Isomorphisms Between Local Cohomology Modules As Truncations of Taylor Series

TL;DR

This paper explores the local cohomology modules of thickenings of a determinantal ideal in a polynomial ring, revealing they can be described via Taylor series of natural logarithm, providing concrete constructions and new insights.

Contribution

It provides explicit constructions for local cohomology modules of determinantal ideal thickenings, linking them to Taylor series of natural logarithm in characteristic zero.

Findings

Local cohomology modules are describable using Taylor series of natural log.

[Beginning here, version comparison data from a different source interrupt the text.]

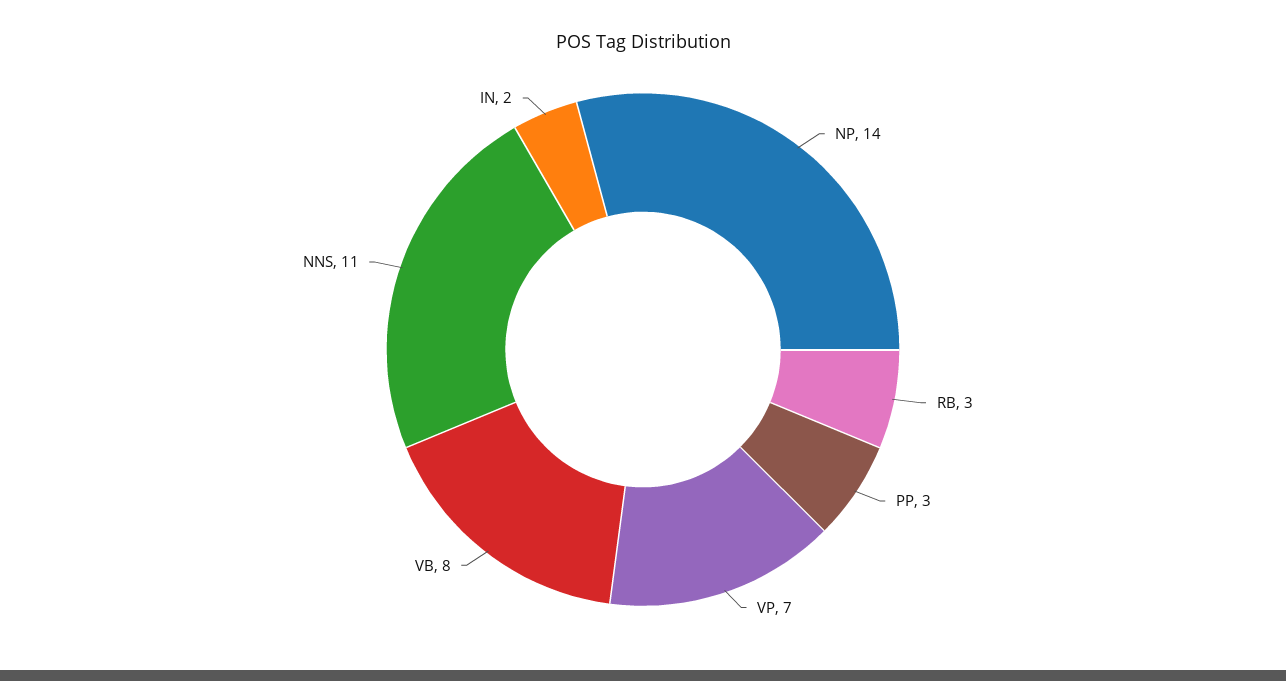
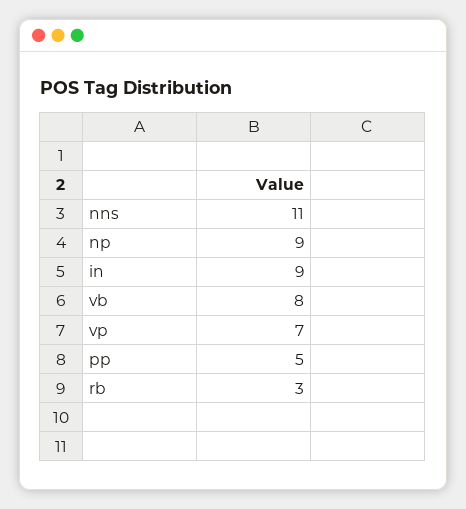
NP: 14 -> 9
PP: 3 -> 5
IN: 2 -> 9

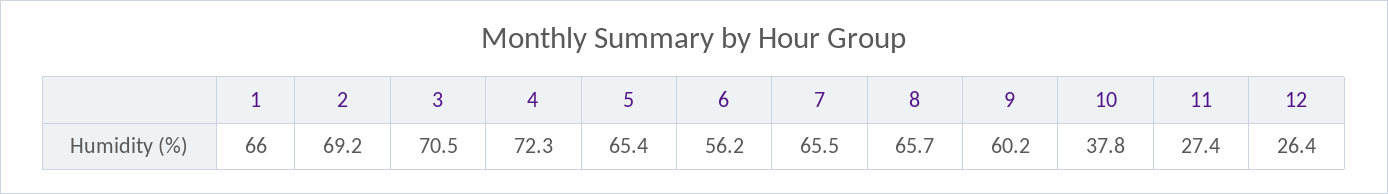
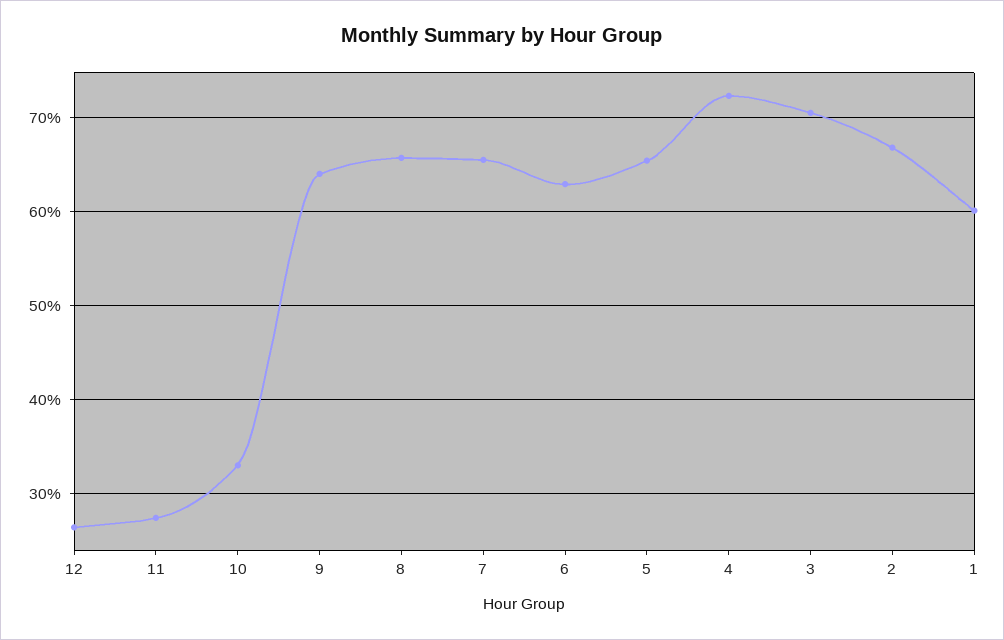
1: 66 -> 60
2: 69.2 -> 67
6: 56.2 -> 63
9: 60.2 -> 64
10: 37.8 -> 33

Concrete constructions for local cohomology modules of determinantal ideals.

Connection between algebraic structures and analytic series like Taylor expansion.

Abstract

Let $R$ be a standard graded polynomial ring that is finitely generated over a field, and let $I$ be a homogenous prime ideal of $R$. Bhatt, Blickle, Lyubeznik, Singh, and Zhang examined the local cohomology of $R/I^t$, as $t$ grows arbitrarily large. Such rings are known as thickenings of $R/I$. We consider $R = \mathbb{F}[X]$ where $\mathbb{F}$ is a field of characteristic 0, $X$ is a $2 \times m$ matrix, and $I$ is the ideal generated by size two minors. We give concrete constructions for the local cohomology modules of thickenings of $R/I$. Bizarrely, these local cohomology modules can be described using the Taylor series of natural log.